About this exercise
Write the next part of the reviewer response about over-squashing in PR-MPNNs, continuing after its last listed reference.

Text
W2: Over-squashing claim could be strengthened.
RW2: We thank the reviewer for their suggestion. Our empirical analysis of the widely-used Trees-NeighborsMatch dataset [1,2,3,4] demonstrates how PR-MPNNs alleviate over-squashing. As illustrated in Figure 4, PR-MPNNs outperform standard MPNNs and match Graph Transformers' performance, which is believed to not suffer from over-squashing issues [2].
We appreciate the suggestion and agree that further exploring the over-squashing phenomena with PR-MPNNs could be insightful. However, our experience indicates that traditional analyses using topological properties, as in references [3, 5], are not entirely adequate for black-box rewiring methods like ours. Despite logging various topological features such as edge curvatures and spectral gaps, no significant patterns emerged in the rewired graphs.
To illustrate why we believe that topological and spectral properties may be limited when employing learnable rewiring methods, we give an intuition via the following example:
Suppose that, to solve some task, nodes A and B from the initial graph a) need to pass messages, but there’s an information bottleneck between C and D. Increasing curvature in the rewiring process (as in example b) might improve information flow. However, a trivial solution, that could be obtained with PR-MPNNs, is to connect nodes A and B, bypassing the bottleneck directly. Moreover, if we delete the edge connecting nodes C and D, we obtain a graph that has the same curvature as the initial graph, as exemplified in example c).
This simplified example may not fully capture the complexity encountered in real-world scenarios. However, we want to point out that PR-MPNNs are indeed able to find perfect solutions in this kind of toy scenarios, as illustrated in Figure 3, where the PR-MPNN is recovering the trivial solution to the task for the Trees-LeafCount synthetic dataset.
[1]: Alon, Uri, and Eran Yahav. "On the bottleneck of graph neural networks and its practical implications." arXiv preprint arXiv:2006.05205 (2020).
[2]: Müller, Luis, et al. "Attending to graph transformers." arXiv preprint arXiv:2302.04181 (2023).
[3]: Karhadkar, Kedar, Pradeep Kr Banerjee, and Guido Montúfar. "FoSR: First-order spectral rewiring for addressing oversquashing in GNNs." arXiv preprint arXiv:2210.11790 (2022).
[4]: Banerjee, Pradeep Kr, et al. "Oversquashing in GNNs through the lens of information contraction and graph expansion." 2022 58th Annual Allerton Conference on Communication, Control, and Computing (Allerton). IEEE, 2022.
[5]: Topping, Jake, et al. "Understanding over-squashing and bottlenecks on graphs via curvature." arXiv preprint arXiv:2111.14522 (2021).

Page-level text extractions
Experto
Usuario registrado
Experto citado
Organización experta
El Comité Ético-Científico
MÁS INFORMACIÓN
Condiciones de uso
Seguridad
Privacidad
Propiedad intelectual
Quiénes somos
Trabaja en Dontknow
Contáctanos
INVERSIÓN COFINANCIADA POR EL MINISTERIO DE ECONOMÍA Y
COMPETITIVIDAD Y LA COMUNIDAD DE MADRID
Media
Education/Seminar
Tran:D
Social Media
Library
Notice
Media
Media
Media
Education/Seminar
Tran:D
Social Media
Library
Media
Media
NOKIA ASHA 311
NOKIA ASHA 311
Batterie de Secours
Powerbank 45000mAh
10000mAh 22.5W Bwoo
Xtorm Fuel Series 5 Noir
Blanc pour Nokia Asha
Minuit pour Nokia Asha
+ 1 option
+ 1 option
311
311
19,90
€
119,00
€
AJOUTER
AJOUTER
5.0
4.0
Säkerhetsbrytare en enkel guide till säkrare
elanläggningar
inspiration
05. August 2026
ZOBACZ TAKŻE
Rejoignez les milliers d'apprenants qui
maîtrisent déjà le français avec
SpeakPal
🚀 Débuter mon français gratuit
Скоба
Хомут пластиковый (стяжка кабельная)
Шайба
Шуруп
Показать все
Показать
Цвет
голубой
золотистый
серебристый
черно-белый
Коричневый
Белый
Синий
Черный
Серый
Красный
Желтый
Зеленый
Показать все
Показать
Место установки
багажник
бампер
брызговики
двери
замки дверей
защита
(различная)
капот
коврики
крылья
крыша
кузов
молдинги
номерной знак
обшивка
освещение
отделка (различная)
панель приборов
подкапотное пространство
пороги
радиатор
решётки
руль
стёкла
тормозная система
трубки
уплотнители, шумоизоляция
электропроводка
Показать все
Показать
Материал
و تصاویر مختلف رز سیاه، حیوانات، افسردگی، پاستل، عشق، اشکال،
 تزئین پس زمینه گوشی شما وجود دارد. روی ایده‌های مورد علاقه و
...
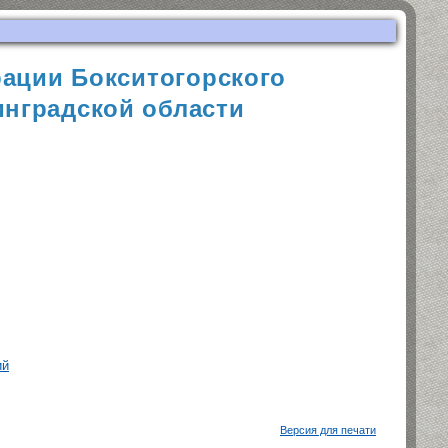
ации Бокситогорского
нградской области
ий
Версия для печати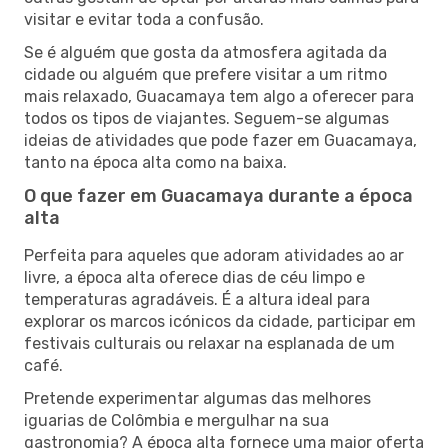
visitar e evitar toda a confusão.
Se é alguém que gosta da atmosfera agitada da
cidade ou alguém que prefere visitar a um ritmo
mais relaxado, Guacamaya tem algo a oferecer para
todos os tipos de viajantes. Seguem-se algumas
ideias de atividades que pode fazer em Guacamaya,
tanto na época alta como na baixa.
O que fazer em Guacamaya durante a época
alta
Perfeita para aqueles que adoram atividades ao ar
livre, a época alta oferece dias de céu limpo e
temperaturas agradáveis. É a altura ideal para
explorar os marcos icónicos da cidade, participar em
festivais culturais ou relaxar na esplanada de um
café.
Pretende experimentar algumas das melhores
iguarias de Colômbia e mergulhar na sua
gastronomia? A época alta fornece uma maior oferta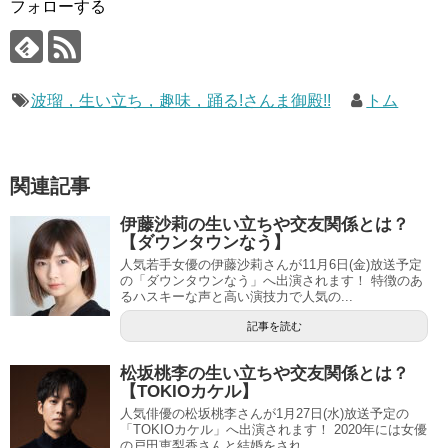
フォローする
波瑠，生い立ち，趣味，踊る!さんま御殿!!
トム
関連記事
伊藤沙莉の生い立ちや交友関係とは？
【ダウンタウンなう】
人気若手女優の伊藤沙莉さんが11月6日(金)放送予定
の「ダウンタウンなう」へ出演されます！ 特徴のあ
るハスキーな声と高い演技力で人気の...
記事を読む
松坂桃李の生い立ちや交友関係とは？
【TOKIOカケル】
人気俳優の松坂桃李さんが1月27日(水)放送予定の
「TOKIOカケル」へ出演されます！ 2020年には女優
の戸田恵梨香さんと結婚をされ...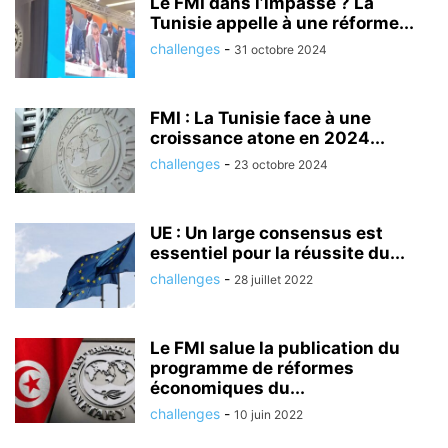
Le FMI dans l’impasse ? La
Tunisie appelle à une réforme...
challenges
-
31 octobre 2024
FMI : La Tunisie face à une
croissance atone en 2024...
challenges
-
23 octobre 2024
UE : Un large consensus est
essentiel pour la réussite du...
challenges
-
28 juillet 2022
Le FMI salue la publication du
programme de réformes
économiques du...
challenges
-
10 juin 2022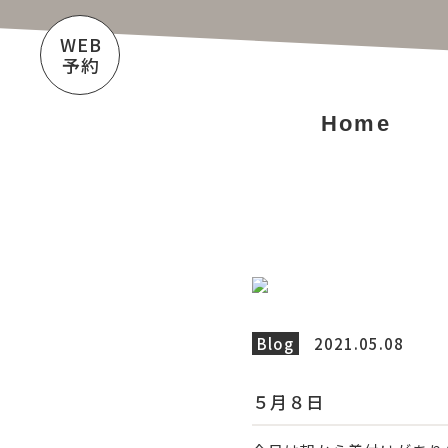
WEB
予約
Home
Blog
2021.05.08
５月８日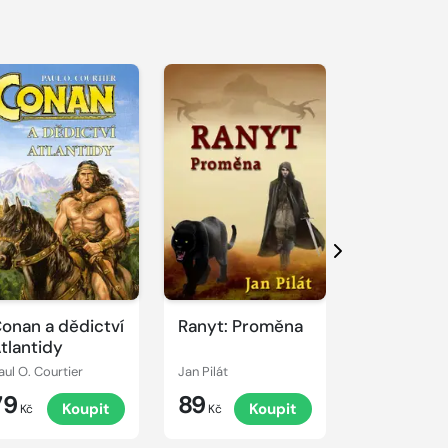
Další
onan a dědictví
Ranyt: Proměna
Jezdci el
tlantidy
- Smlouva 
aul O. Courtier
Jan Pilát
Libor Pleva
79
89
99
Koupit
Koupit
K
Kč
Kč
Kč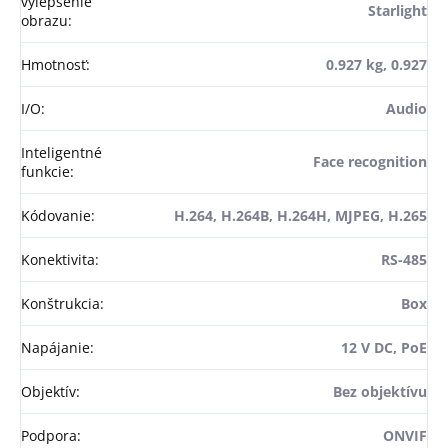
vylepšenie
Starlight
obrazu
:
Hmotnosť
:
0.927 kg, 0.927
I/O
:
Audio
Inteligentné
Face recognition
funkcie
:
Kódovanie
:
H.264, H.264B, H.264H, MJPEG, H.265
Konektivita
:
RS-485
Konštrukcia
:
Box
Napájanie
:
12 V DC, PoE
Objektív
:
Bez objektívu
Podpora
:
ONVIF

Response to this task
Q1: Are new edges being added when rewiring?
RQ1: Thank you for highlighting this aspect. In our paper, while we focus on edge removal in Figure 5 concerning theoretical discussion in relation to randomized methods like DropEdge and DropGNN, in practical applications, we perform both edge addition and deletion. Detailed statistics on the number of edges added and removed are provided in Supplementary Table 8. To enhance clarity, we have revised our manuscript to explicitly state that we are both adding and removing edges.
Q2: More comparisons with deterministic rewiring methods.
RQ2: Please see our response to Weakness 1.
Q3: Evidence that we reduce over-squashing.
RQ3: As noted in our response to Question 1, our method involves both edge addition and deletion. For a detailed discussion on why spectral and topological analysis may not adequately address over-squashing in the context of learnable rewiring, please refer to our response to Weakness 2. We posit this is also the case for methods that treat graphs as fully-connected, such as Graph Transformers.
I would like to thank the authors for the reply. I think this is a nice piece of work and recommend acceptance to the conference.
We appreciate your kind reply. We would kindly ask you to adjust your score if we have addressed the concerns. Please also let us know what we can further improve.
After further careful thought, I agree that the authors have been thorough in the rebuttal and more generally in their work. I have increased the score accordingly.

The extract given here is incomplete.